In a divided decision, Justice Beveridge and Madam Justice Linda Lee Oland, of the Nova Scotia Court of Appeal, ruled that Justice Pickup had erred in expunging MacMillan’s report. On appeal, the court directed that the provision in Justice Pickup’s order striking MacMillan’s affidavit be removed.

The Supreme Court of Canada agreed with the majority.

“There have been long-standing concerns about whether expert witnesses hired by the parties are impartial in the sense that they are expressing their own unbiased professional opinion and whether they are independent in the sense that their opinion is the product of their own, independent conclusions based on their own knowledge and judgment,” Justice Cromwell wrote in 2015. “The fact that one professional firm discovers what it thinks is or may be professional negligence does not, on its own, disqualify it from offering that opinion as an expert witness. Provided that the initial work is done independently and impartially and the person put forward as an expert understands and is able to comply with the duty to provide fair, objective and non-partisan assistance to the court, the expert meets the threshold qualification in that regard.”

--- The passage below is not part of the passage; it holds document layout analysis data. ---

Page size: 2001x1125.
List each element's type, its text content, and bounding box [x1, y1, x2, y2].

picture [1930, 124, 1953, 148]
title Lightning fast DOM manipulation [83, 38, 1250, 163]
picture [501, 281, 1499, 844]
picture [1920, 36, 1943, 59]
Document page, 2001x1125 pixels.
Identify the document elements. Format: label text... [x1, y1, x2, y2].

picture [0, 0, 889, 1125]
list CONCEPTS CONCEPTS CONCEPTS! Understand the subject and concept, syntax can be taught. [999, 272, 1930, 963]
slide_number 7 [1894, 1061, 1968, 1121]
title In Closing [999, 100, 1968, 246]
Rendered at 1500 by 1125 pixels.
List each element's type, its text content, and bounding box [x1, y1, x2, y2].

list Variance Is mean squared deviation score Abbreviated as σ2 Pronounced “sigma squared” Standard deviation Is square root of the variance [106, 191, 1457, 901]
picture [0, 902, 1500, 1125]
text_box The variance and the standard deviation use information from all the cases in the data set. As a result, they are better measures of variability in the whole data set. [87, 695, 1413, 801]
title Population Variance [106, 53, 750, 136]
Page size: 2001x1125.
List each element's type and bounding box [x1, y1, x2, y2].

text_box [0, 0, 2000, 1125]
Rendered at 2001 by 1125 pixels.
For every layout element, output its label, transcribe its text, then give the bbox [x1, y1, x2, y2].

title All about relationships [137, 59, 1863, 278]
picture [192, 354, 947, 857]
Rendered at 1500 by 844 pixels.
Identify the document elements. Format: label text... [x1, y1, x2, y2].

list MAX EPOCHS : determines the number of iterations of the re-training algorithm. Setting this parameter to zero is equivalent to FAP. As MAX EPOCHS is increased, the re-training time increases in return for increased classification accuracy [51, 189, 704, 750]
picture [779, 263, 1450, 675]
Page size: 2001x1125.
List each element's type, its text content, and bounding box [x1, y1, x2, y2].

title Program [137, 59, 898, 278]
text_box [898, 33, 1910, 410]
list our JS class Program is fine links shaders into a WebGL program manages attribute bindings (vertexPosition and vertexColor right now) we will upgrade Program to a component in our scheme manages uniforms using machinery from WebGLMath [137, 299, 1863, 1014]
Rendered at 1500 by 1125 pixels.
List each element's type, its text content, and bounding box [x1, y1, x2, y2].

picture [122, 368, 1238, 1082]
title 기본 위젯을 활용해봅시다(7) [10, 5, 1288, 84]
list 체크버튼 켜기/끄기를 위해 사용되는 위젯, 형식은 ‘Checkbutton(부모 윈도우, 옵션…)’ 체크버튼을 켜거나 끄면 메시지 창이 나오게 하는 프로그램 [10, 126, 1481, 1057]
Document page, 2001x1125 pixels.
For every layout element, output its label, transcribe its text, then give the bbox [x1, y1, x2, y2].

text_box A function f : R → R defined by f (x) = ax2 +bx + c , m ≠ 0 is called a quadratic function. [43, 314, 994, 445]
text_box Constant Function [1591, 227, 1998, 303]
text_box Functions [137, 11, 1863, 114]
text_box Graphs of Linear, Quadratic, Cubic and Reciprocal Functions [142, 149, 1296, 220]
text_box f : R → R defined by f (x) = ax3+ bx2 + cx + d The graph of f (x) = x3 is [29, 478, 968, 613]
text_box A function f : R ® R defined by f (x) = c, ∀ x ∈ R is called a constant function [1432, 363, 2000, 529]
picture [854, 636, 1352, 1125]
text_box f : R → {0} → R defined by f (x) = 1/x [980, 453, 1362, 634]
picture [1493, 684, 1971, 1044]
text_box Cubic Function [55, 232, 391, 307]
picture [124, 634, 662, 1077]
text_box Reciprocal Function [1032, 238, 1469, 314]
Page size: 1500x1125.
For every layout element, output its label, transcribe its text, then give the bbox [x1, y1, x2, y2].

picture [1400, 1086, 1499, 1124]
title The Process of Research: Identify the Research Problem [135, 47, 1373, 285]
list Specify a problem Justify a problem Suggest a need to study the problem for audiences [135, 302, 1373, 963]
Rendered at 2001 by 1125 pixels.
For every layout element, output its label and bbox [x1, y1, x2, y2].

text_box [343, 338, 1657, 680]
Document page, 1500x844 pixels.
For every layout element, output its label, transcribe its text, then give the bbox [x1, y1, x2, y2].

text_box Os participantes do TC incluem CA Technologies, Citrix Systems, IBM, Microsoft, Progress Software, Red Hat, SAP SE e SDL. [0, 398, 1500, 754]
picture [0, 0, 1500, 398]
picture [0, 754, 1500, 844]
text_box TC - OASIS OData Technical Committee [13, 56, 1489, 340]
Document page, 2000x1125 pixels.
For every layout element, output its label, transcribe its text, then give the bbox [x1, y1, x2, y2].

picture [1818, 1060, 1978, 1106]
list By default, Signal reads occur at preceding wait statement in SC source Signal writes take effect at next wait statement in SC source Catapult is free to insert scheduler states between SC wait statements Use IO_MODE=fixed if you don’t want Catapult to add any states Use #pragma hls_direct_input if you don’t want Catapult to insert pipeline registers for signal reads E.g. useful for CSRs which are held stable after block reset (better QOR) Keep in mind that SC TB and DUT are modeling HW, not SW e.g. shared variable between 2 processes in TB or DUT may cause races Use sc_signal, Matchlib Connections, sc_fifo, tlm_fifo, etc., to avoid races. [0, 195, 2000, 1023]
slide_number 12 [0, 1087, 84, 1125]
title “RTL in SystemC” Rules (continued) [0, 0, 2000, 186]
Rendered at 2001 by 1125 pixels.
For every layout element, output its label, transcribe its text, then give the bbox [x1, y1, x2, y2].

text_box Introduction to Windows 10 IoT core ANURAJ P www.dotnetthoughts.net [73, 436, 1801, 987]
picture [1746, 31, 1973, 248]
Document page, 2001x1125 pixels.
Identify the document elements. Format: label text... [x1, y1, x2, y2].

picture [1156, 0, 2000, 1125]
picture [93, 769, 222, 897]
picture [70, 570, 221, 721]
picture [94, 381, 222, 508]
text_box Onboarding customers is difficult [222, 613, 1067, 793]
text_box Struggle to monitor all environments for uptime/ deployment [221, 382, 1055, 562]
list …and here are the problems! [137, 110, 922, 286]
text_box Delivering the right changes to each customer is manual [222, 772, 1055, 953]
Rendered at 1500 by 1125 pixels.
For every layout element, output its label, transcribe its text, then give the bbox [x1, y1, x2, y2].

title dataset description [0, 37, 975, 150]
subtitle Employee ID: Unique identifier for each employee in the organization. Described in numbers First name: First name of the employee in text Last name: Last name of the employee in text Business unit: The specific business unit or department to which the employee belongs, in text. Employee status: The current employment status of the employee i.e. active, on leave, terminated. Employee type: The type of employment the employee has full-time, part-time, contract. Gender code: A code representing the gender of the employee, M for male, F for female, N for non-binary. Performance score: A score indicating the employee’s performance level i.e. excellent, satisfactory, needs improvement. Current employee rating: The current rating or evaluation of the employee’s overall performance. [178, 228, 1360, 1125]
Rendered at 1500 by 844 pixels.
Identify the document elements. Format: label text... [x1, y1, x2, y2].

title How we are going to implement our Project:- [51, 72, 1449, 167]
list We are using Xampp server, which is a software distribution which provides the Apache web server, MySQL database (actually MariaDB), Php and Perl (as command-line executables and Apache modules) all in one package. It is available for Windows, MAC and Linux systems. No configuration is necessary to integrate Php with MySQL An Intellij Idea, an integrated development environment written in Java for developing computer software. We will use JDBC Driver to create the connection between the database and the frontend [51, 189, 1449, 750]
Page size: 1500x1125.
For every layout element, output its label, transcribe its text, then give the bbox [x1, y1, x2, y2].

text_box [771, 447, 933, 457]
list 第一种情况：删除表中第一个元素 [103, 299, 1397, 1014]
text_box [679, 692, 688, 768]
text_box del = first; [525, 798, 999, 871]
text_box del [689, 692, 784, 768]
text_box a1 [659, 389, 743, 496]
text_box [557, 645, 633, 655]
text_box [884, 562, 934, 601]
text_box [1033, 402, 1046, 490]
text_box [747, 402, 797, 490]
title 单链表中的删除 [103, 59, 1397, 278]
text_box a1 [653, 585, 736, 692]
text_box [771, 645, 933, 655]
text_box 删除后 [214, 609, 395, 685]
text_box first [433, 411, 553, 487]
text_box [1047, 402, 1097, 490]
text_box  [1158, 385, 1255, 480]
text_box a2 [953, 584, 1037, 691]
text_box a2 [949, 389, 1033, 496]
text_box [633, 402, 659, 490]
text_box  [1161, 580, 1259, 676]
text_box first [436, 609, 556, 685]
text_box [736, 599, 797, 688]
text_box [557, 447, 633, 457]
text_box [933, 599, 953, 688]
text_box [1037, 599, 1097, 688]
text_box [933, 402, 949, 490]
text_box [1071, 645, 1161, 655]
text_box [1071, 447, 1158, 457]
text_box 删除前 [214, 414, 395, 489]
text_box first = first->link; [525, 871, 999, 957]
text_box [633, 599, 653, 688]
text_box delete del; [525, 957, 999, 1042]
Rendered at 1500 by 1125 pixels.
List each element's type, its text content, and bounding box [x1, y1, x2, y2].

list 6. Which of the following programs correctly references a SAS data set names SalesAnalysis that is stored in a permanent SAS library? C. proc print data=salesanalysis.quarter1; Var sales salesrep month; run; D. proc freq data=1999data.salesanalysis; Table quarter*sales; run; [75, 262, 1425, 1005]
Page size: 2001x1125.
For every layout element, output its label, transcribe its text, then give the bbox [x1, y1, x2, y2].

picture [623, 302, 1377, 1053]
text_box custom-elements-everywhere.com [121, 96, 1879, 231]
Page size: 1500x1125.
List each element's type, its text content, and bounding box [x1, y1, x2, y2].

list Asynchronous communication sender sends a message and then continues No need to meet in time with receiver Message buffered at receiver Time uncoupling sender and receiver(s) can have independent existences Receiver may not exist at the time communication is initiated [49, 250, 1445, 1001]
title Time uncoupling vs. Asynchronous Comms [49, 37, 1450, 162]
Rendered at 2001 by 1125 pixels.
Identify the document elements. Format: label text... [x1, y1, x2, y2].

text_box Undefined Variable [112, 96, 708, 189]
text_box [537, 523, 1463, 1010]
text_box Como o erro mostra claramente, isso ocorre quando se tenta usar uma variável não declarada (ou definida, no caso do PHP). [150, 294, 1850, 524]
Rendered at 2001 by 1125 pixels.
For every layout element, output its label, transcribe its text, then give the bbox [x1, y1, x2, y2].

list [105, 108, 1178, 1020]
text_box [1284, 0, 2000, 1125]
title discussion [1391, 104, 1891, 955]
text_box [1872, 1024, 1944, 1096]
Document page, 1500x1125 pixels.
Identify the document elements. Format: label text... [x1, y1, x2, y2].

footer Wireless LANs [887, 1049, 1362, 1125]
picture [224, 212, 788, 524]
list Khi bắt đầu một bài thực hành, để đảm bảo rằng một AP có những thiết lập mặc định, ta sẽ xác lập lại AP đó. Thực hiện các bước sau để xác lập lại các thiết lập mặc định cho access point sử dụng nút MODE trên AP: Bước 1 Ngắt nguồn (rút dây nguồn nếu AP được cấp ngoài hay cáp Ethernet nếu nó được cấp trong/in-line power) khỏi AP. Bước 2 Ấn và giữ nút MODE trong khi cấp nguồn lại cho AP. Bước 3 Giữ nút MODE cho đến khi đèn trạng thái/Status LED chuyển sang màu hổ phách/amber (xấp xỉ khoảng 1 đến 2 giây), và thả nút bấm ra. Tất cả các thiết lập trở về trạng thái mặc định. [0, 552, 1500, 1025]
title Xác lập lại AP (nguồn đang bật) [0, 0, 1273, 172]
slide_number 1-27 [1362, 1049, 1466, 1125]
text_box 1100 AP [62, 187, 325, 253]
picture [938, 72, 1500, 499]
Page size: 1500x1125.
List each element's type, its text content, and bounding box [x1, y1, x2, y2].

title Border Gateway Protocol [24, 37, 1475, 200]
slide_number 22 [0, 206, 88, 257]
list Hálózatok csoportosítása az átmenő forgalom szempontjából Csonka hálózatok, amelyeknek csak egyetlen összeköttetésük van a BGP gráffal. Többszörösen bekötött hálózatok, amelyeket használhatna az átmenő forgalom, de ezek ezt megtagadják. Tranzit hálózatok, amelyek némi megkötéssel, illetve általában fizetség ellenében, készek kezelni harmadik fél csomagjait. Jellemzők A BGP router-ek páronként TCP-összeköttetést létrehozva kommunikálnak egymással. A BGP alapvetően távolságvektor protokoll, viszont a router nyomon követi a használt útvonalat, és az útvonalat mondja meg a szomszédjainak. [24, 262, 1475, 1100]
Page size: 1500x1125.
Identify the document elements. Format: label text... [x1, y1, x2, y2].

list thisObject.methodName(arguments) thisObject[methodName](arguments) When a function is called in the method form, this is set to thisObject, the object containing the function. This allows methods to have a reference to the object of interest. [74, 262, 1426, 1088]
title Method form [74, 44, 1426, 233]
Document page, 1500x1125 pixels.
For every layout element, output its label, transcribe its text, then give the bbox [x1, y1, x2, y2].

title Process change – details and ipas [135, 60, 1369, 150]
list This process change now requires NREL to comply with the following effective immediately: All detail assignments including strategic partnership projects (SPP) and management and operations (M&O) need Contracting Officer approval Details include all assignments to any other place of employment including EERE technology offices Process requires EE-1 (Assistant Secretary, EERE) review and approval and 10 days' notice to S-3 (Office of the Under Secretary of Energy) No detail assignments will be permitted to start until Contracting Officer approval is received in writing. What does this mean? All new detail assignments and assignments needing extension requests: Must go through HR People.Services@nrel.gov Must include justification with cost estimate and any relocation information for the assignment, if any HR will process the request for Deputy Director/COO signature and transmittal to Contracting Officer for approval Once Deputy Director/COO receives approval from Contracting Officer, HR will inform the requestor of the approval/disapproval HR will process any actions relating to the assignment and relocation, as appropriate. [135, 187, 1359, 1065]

Justice suggested a two-step process for determining admissibility of opinion evidence from an expert

The Supreme Court of Canada cited several cases, including a criminal case against Warren Abbey, who was convicted in 2011 of first-degree murder in the shooting death in northeast Toronto, in January, 2004, of Simeon Peter. Abbey was initially found not guilty, and the crown successfully appealed. The jury who found Abbey not guilty “heard no evidence about the significance of teardrop tattoos among members of urban street gangs,” Mr. Justice David Watt wrote in 2013, in dismissing Abbey’s appeal of his conviction.

The judge in Abbey’s first trial did not permit a sociologist to give expert evidence on teardrop tattoos but the Court of Appeal ruled that judge had erred.

“There are different criteria that assist in examining the reliability of such experts, including reviewing the expert’s qualifications within a recognized field of specialized training, whether there are quality assurance standards that another person in the field could review, whether the methodology used to gather information relied upon by the expert enhance its reliability and whether the data relied upon was gathered independently from the litigation process,” wrote Mr. Justice David Doherty in 2009.

Justice Doherty suggested a two-step process for determining admissibility of opinion evidence from an expert.

“First, the party proffering the evidence must demonstrate the existence of certain preconditions to the admissibility of expert evidence,” Justice Doherty wrote. “For example, that party must show that the proposed witness is qualified to give the relevant opinion. Second, the trial judge must decide whether expert evidence that meets the preconditions to admissibility is sufficiently beneficial to the trial process to warrant its admission despite the potential harm to the trial process that may flow from the admission of the expert evidence. This ‘gatekeeper’ component of the admissibility inquiry lies at the heart of the present evidentiary regime governing the admissibility of expert opinion evidence.”

That ruling in Abbey “introduced helpful analytical clarity by dividing the inquiry into two steps,” Justice Cromwell wrote in 2015 in White Burgess Langille Inman v. Abbott and Haliburton Co. “With minor adjustments, I would adopt that approach.”

In deciding whether to admit expert evidence, a judge “must determine, having regard to both the particular circumstances of the proposed expert and the substance of the proposed evidence, whether the expert is able and willing to carry out his or her primary duty to the court,” Justice Cromwell added. “For example, it is the nature and extent of the interest or connection with the litigation or a party thereto which matters, not the mere fact of the interest or connection; the existence of some interest or a relationship does not automatically rend
er the evidence of the proposed expert inadmissible.”

In “most cases, a mere employment relationship with the party calling the evidence will be insufficient” for a trial judge to rule expert evidence is inadmissible, Justice Cromwell noted. “On the other hand, a direct financial interest in the outcome of the litigation will be of more concern.”